Several new airlift innovations came to the forefront during the operation. Newly implemented Global Positioning Systems facilitated the airdrop missions, allowing precision delivery of cargo. In March 1993, the 352d Special Operations Group at RAF Mildenhall invented the tri-wall aerial delivery system, which ripped open containers full of meals ready-to-eat as they exited the aircraft, allowing the 2.2-pound meals to drop to the ground individually, with less chance of injuring the intended recipients.

As USAFE took on additional Balkans missions, such as the Operation Deny Flight no-fly zone over Bosnia, Provide Promise continued to furnish humanitarian aid to the region. In early October 1993, the airlift and airdrops had surpassed the Berlin Airlift in duration.  By then, U.S. aircraft had transported more than 23,000 tons of relief cargo with no major injuries or accidents. Like the Berlin Airlift before, the overall effort incorporated morale-boosting initiatives like Operation Provide Santa that involved C-130 airdrops of toys, children’s clothing, and shoes over the Bosnian countryside. The items were donated by German citizens and by U.S. military personnel stationed in Germany. Air Force transports from Rhein-Main also dropped tons of mattresses, blankets, sleeping bags, candles, and beans over eastern Bosnia to help people there cope with winter weather.

Aircrews participating in the operation were keenly aware of the risks involved as Serbian forces surrounding Sarajevo routinely fired on the capital, as well as the planes delivering relief cargo to the airport. At several points during the airlift, the U.S. suspended its humanitarian flights, and subsequent C-130 missions into Sarajevo followed steep approach and departure angles to reduce their exposure to enemy fire. Pilots also left the engines running as the planes were unloaded, thus facilitating their rapid departure and decreasing their vulnerability time. In 1994, the airlift and airdrop missions transferred from the 435th at Rhein-Main to the 86th Airlift Wing at Ramstein. The 86th would remain the primary USAFE organization supporting the airlift for the rest of the operation.

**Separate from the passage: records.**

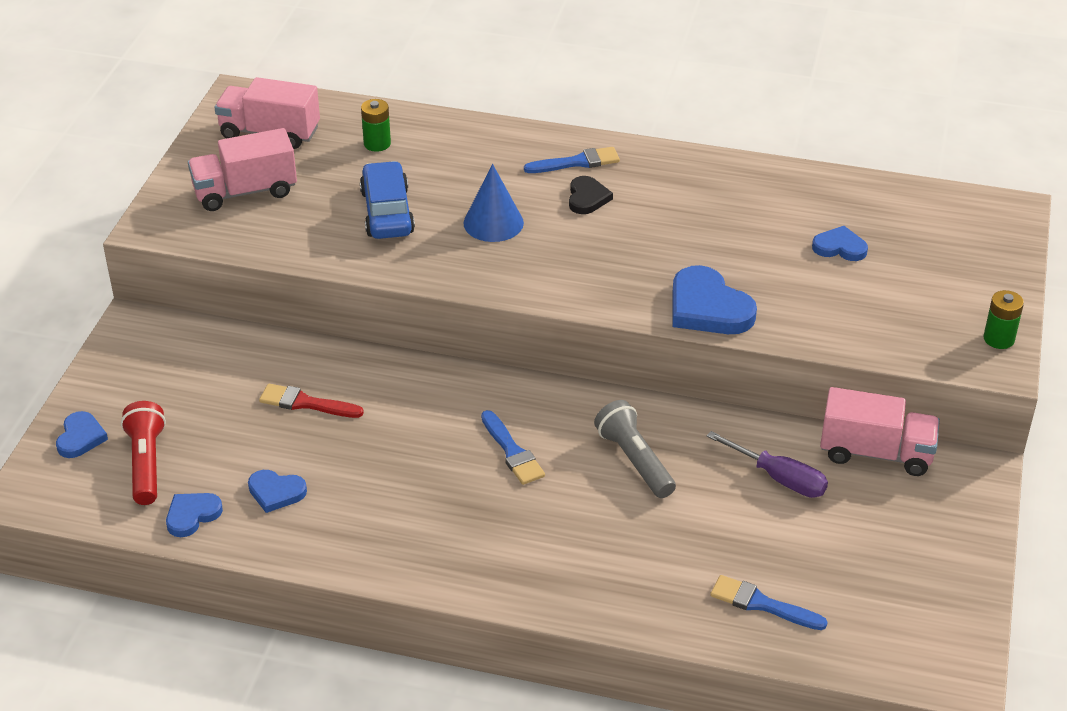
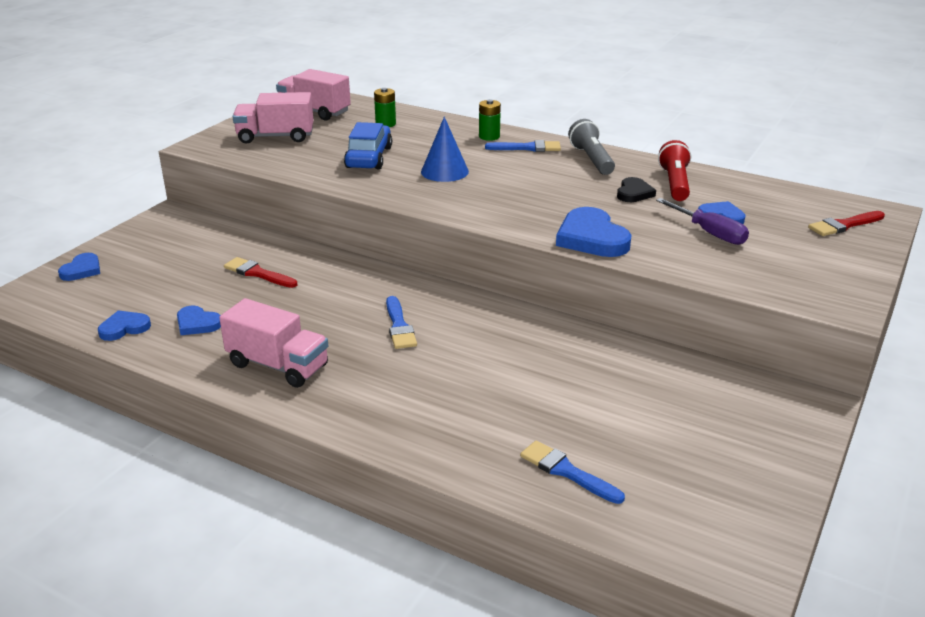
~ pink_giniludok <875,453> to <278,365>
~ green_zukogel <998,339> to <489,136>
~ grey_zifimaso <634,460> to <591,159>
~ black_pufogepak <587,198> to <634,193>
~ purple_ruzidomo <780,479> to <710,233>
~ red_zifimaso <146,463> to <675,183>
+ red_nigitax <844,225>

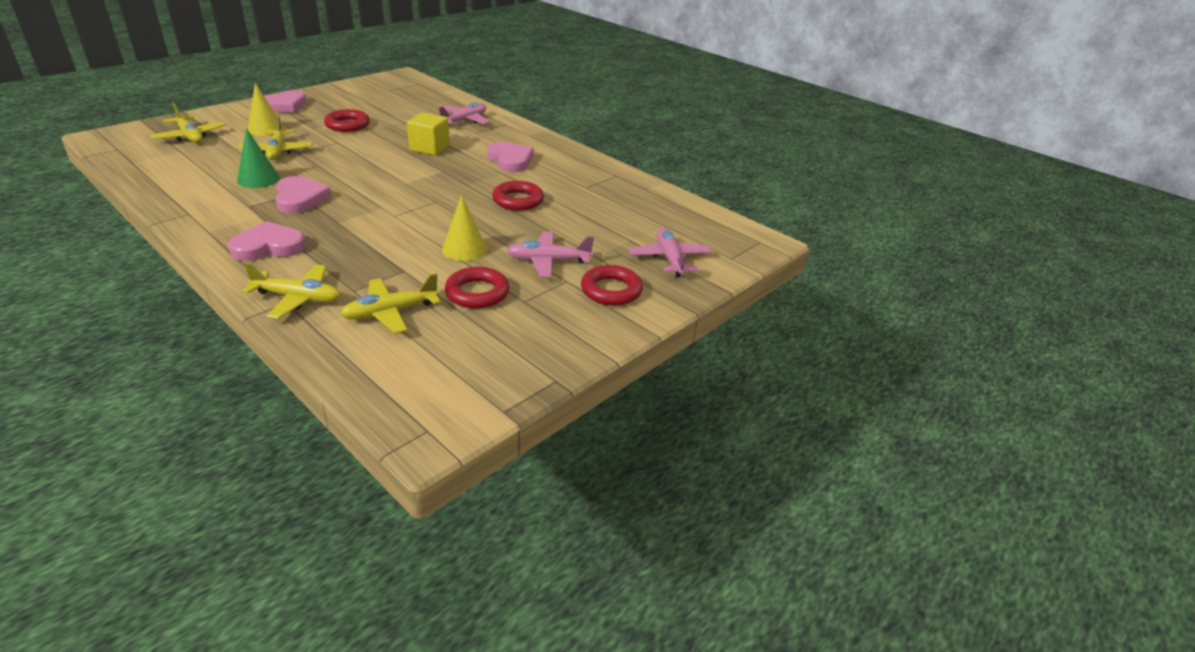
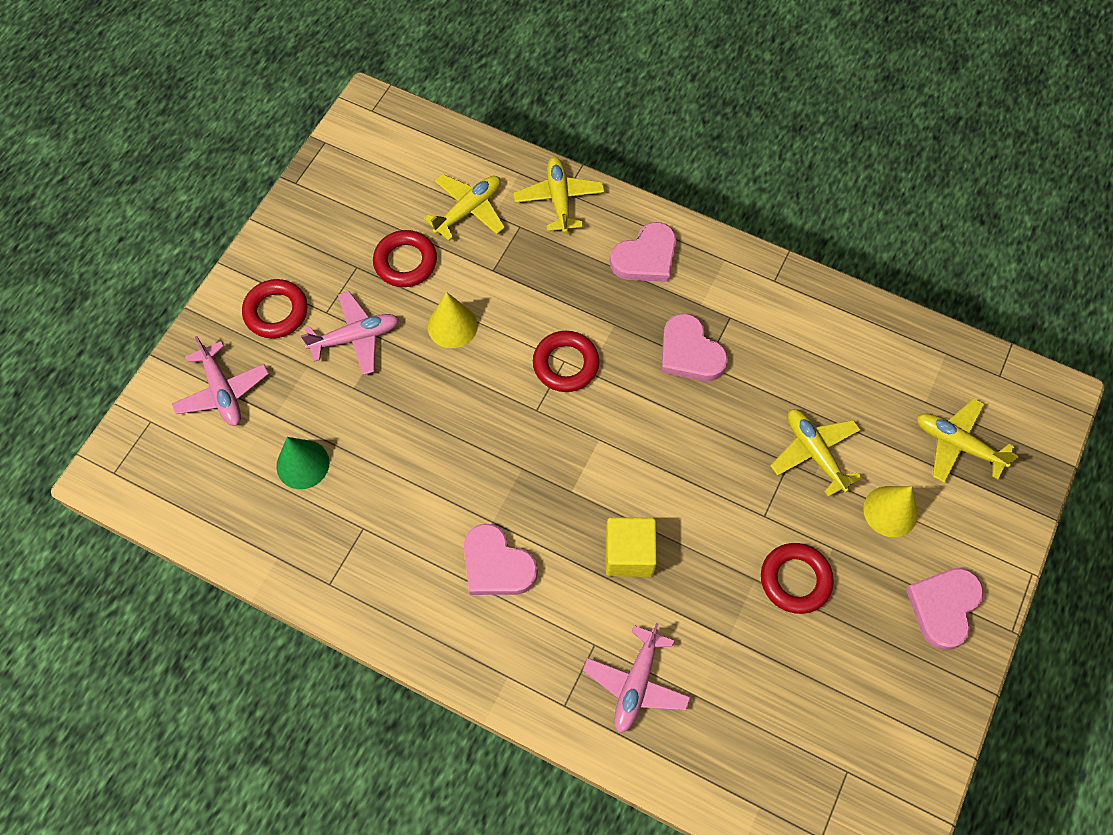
~ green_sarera <258,179> to <302,464>
~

Following the Dayton Peace Accords held at Wright-Patterson Air Force Base, Ohio in November 1995, reliable and secure surface routes into Sarajevo negated the need for the further military airlift of humanitarian supplies to its airport. Consequently on Jan. 9, 1996, after three and a half years, Provide Promise officially ended. Since it began, aircraft from 21 countries had taken part in an operation that had provided 95 percent of the city’s supplies and evacuated some 1,300 wounded civilians. As part of this longest sustained humanitarian airlift operation in history, U.S. Air Force units had flown 4,553 sorties and delivered 62,802 metric tons of cargo. C-130 airdrops involved 2,222 sorties with delivery of 28,748 Container Delivery System bundles and 1,185 TRIADS bundles. These airlift records remain a proud testimony of air mobility achievement, and Provide Promise continues to represent a highly notable period in USAFE’s seventy years of service in Europe.